When work is good- writing or music or food or whatever- it’s like it doesn’t come from you, but through you, because it comes from everyone and goes back to everyone. That is what I love about that Bach piece, you know, and why I come back to it over and over again in this newsletter. It is the sound of being a person, and Bach translated it so we could hear it. All of making stuff is an attempt at translation from the individual to the universal, for sure, but it is also a translation of the universal into the individual: from the everywhere to the here, from the everything to the this, from the not-thing to the thing itself here in front of you, which in this case, is fifteen words becoming a thousand, and a bag of bits becoming sausage soup.
I let the sausage soup simmer for basically an hour because that was when Tash got home; and then I got two huge handfuls of torn up kale and put them in right at the last minute just until they went soft and vivid green. You can thin it with water if you want. Pecorino, more chilli, more olive oil.

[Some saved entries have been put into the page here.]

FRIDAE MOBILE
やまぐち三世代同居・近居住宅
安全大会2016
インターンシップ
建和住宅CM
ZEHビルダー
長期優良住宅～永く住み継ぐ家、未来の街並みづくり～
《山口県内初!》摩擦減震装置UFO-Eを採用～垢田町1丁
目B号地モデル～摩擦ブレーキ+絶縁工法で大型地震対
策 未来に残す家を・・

I ladled the soup out of the big beautiful pot and into the bowls. Because I was just adding greens and ladling it out, it did feel like someone else had made it, and I was helping. It felt like a collaboration: me and time, me and the pot.
It was extremely delicious and very nourishing– everything in it was doing me good, I could feel it. It was like the kind of soup you would want if you were cold and tired, like the kind of soup that would feel like home. A home has been prepared for you. I have made you this place.
It was like: I was eating my soup, and I was both things at once– the idea and the object, the mother and the child.
And I was very warm! Which after all was the whole point of the whole exercise.